Sunday, 5 August 2012

Garden firsts

I love gardening and grow both flowers and vegetables in my small garden. When we first moved here almost three years ago, the garden was clearly planted for low maintenance and was a sea of conifers and shrubs. I've gradually been replacing them with flowers.

It's always so exciting when something flowers for the first time. Watching the buds appear and slowly swell. Checking on their progress every day. Then the anticipation as the petals gradually unfurl to reveal their full splendour.

This beauty is the poppy 'Oriental Royal Wedding' which I grew myself from seed last year. I planted out about half a dozen plants and this is the only one to survive. It was touch and go for this one for a while: all the leaves turned brown and crispy and I thought it had died. However, there was a glimmer of green hope in the middle so I left it in, and slowly but surely, new green leaves started to appear. This is the first time it's flowered and, wow, it was worth the wait!

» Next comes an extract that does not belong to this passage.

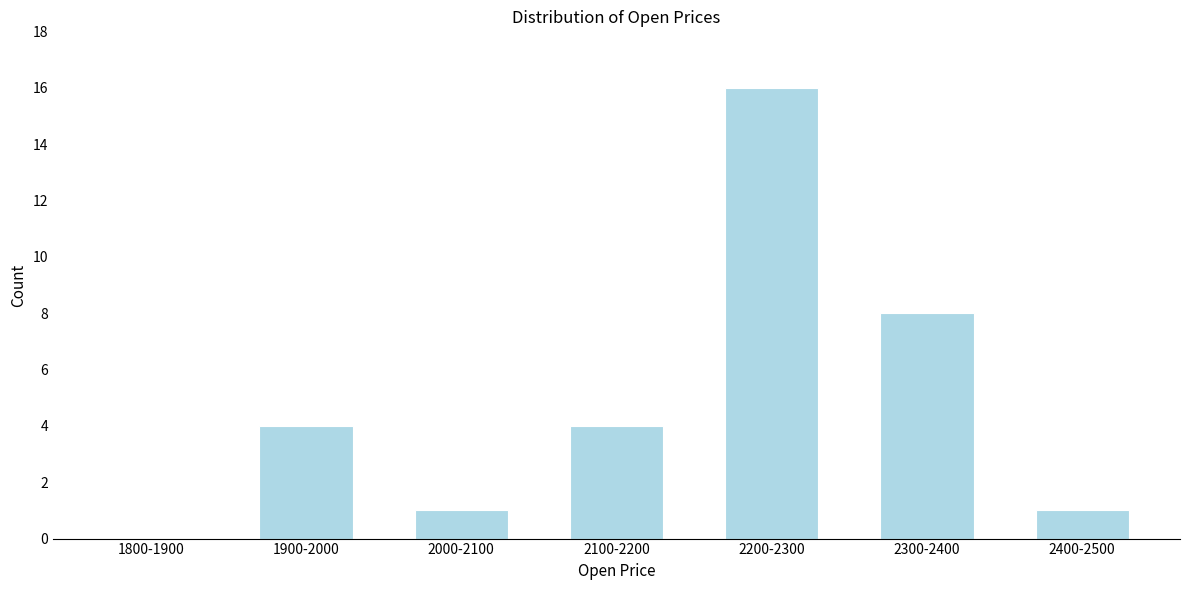

Reading left to right, list all the values displayed in this chart.

1800-1900=0	1900-2000=4	2000-2100=1	2100-2200=4	2200-2300=16	2300-2400=8	2400-2500=1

My peony has also flowered for the first time but this one made me wait a full two years! Unfortunately I can't find the label and don't remember the variety.

This graceful lovely is Penstemon 'Apple Blossom' and was planted earlier this year. I bought another at the same time, 'Snow Storm', but that one is still making me wait.

I've also tried a new vegetable this year, kohl rabi. This one is Azure Star and was chosen purely because it looked interesting and was a nice colour!

Looks good doesn't it. Growing nicely. Swelling to maturity.

Until you look at the back.

I started out with five plants and only two remain. The others have been completely ravaged by the slugs and snails which have been rampant this summer. In the end I resorted to pellets in the hope that enough might survive to at least give us a taste.

The pellets saw off enough to allow this plant to continue growing. However, many of the critters survive...

This is Arnold searching for my peg box. Chickpea had left the box, which is a black plastic food container, next to a trough of petunias and pelargoniums. When I came to peg out more washing, Arnold was attached to the side of the box. I took him off and put him on the floor. I put the peg box on top of a small wall. Half an hour later, Arnold was on top of the wall heading like a heat-seeking missile for the peg box. I moved the peg box to one side and Arnold changed course. I moved it again, and again he changed course. Eventually I had to put the box in the house out of temptation. What was it that fascinated him so much? Whatever it was, we were amused, enchanted and entertained.